[TEXT UNDER STUDY — start]

4. Multiclass CE and log-sum-exp

Code cell 17

logits = np.array([[3.0, 1.0, -2.0], [1000.0, 999.0, 998.0], [-4.0, 2.0, 1.0]])
targets = np.array([0, 2, 1])

def cross_entropy_logits(logits, targets):
    lse = logsumexp(logits, axis=1)
    return -logits[np.arange(len(targets)), targets] + lse

ce = cross_entropy_logits(logits, targets)
print("Stable CE:", np.round(ce, 6))
check_true("finite CE for huge logits", np.isfinite(ce).all())

Code cell 18

probs = softmax(logits, axis=1)
one_hot = np.eye(3)[targets]
grad = probs - one_hot
print("Softmax probabilities:\n", np.round(probs, 4))
print("CE gradient probs - one_hot:\n", np.round(grad, 4))
print("Row sums of gradient:", np.round(grad.sum(axis=1), 12))
check_close("each CE logit gradient row sums to zero", grad.sum(axis=1), np.zeros(3))

Code cell 19

z1 = np.linspace(-4, 4, 160)
z2 = np.linspace(-4, 4, 160)
Z1, Z2 = np.meshgrid(z1, z2)
logit_grid = np.stack([Z1, Z2, np.zeros_like(Z1)], axis=-1)
target_grid = np.zeros(Z1.size, dtype=int)
CE_grid = cross_entropy_logits(logit_grid.reshape(-1, 3), target_grid).reshape(Z1.shape)
fig, ax = plt.subplots(figsize=(8, 7))
im = ax.contourf(Z1, Z2, CE_grid, levels=40, cmap="plasma")
fig.colorbar(im, ax=ax, label="CE for class 0")
ax.set_title("Cross-entropy landscape over two logits")

[TEXT UNDER STUDY — finish]
[INFORMATION PROVIDED — start]

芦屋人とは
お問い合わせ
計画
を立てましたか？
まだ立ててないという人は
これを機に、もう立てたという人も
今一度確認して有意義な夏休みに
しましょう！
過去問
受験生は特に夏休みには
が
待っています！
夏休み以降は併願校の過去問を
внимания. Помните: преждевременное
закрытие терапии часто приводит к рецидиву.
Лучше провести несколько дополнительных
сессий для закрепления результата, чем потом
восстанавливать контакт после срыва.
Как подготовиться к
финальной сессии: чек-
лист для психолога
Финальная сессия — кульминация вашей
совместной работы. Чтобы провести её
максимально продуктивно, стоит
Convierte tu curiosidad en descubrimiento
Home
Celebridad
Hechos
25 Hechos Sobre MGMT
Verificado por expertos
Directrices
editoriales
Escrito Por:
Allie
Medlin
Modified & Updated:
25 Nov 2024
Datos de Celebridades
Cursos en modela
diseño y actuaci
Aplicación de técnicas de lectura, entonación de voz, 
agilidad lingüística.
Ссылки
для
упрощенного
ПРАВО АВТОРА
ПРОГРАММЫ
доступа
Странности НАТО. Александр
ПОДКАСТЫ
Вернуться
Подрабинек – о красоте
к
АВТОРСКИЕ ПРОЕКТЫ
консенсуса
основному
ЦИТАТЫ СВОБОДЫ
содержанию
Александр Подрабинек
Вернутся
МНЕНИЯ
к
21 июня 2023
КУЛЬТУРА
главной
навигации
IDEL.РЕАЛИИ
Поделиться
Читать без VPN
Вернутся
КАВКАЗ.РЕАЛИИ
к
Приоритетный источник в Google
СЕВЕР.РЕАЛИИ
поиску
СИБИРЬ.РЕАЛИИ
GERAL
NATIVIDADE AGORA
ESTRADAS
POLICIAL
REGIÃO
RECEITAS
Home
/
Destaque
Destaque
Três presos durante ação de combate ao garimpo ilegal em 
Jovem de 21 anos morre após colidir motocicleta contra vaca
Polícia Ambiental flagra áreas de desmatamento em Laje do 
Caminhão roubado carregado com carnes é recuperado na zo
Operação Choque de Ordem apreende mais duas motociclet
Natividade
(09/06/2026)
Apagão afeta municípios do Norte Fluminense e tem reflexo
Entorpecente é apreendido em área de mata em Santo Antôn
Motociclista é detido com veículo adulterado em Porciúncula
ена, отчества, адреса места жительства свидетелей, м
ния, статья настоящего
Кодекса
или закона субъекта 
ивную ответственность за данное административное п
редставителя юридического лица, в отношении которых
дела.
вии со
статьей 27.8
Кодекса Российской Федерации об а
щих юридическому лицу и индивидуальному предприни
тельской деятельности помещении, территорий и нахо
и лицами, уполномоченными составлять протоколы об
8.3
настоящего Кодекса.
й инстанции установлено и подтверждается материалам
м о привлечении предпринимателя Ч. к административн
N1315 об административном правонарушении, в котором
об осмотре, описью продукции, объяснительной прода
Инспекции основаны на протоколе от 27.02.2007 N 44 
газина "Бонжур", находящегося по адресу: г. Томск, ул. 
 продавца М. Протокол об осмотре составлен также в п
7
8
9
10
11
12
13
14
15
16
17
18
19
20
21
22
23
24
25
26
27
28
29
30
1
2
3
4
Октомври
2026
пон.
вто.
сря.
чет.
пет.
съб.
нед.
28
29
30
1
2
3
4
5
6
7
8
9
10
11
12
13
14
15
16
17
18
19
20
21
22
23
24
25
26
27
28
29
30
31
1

[INFORMATION PROVIDED — finish]

• **EXERCISE REQUIREMENTS**:
• 1. Return the portion of the cross-entropy code excerpt that begins at the words "return -logits[np.arange(len(targets)), targets]" and stops after the words "probs = softmax(logits, axis=1)".
• 2. In the cross-entropy code excerpt, which colormap is passed to the contour plot of the loss landscape?

• **LIST OF SOLUTIONS**:
• 1.
return -logits[np.arange(len(targets)), targets] + lse

ce = cross_entropy_logits(logits, targets)
print("Stable CE:", np.round(ce, 6))
check_true("finite CE for huge logits", np.isfinite(ce).all())

Code cell 18

probs = softmax(logits, axis=1)

• 2. "plasma"